TASK GOAL
What the response needs is every record, repeated verbatim, and no images.

SUPPLIED RECORDS
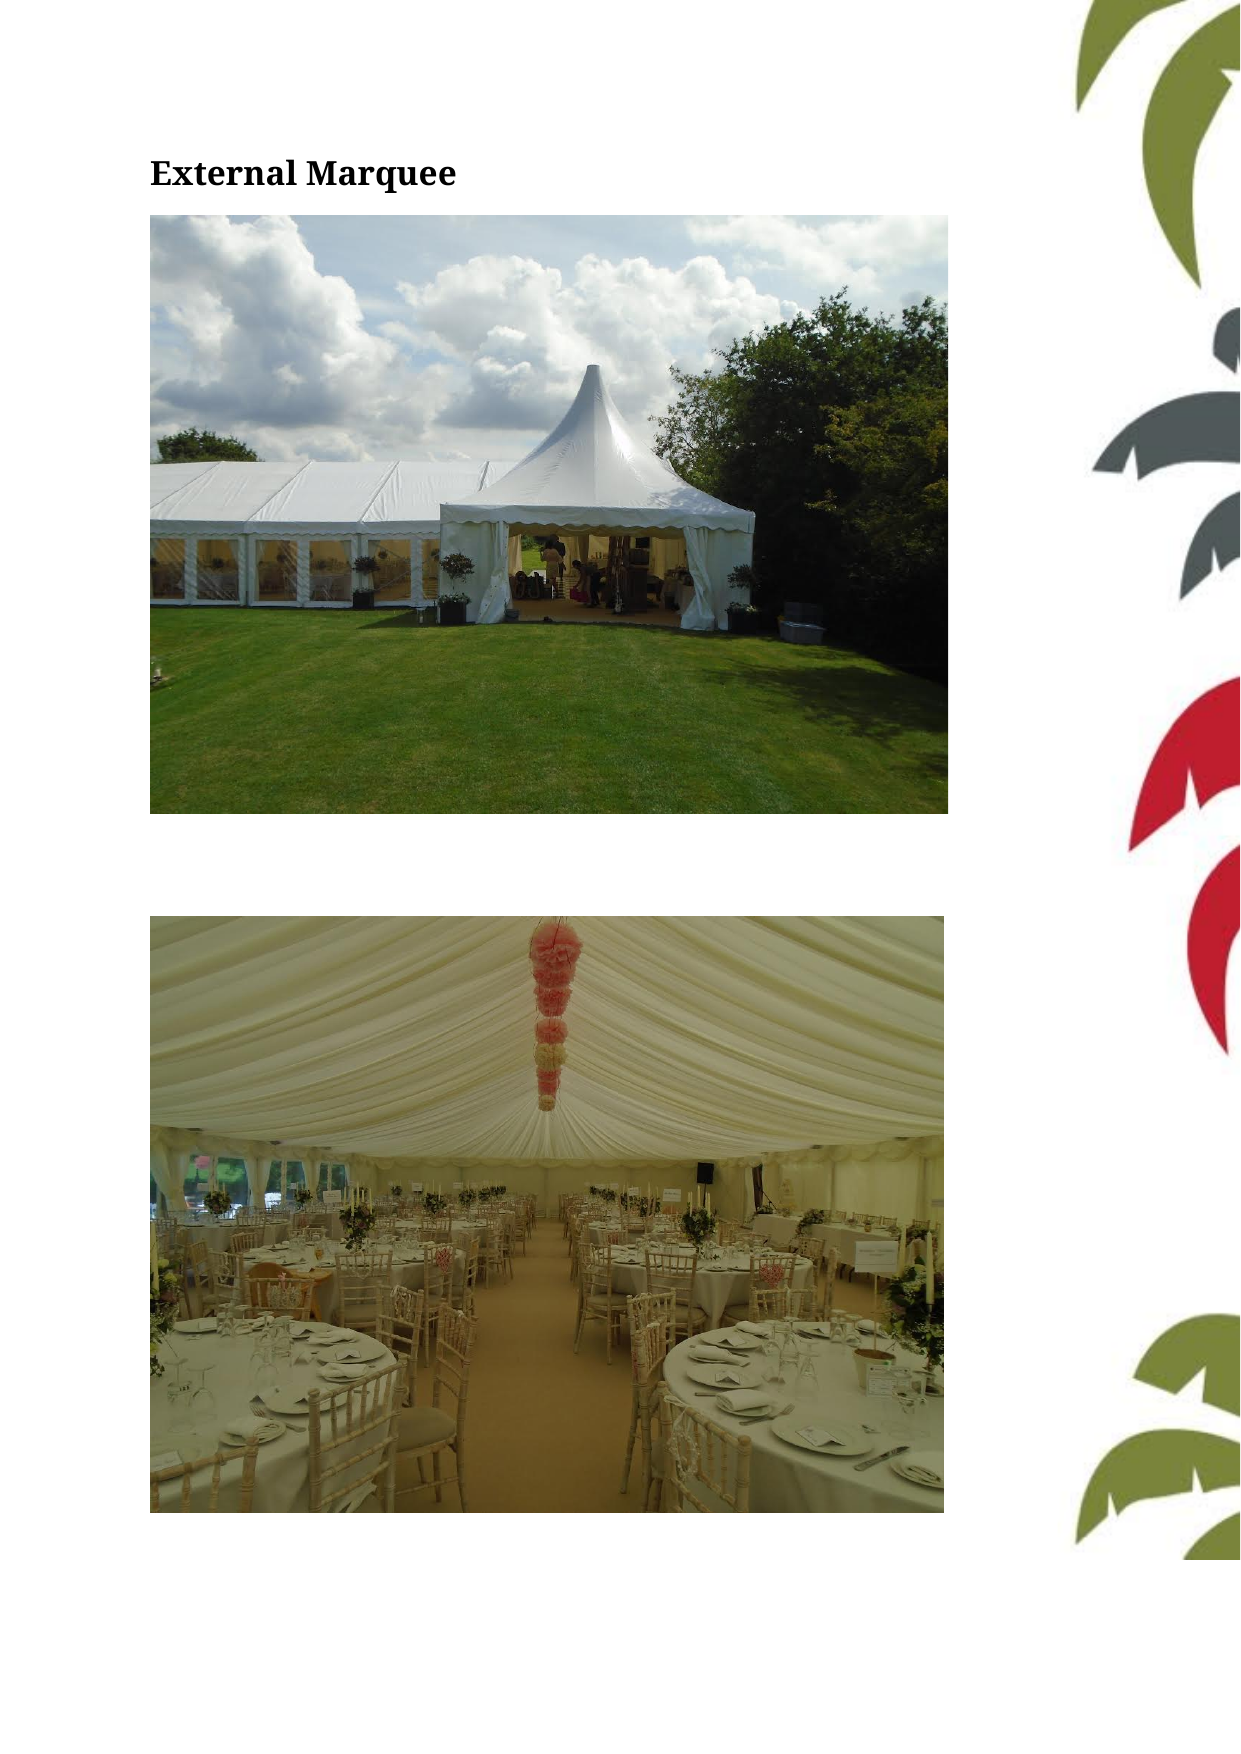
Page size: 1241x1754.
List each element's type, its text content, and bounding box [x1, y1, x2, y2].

picture [150, 916, 944, 1513]
text External Marquee [150, 150, 1240, 195]
picture [150, 215, 949, 814]
picture [1057, 0, 1241, 1560]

ANSWER FOR THE TASK
Page size: 1241x1754.
List each element's type, its text content, and bounding box [x1, y1, x2, y2].

picture [150, 916, 944, 1513]
text External Marquee [150, 150, 1240, 195]
picture [150, 215, 949, 814]
picture [1057, 0, 1241, 1560]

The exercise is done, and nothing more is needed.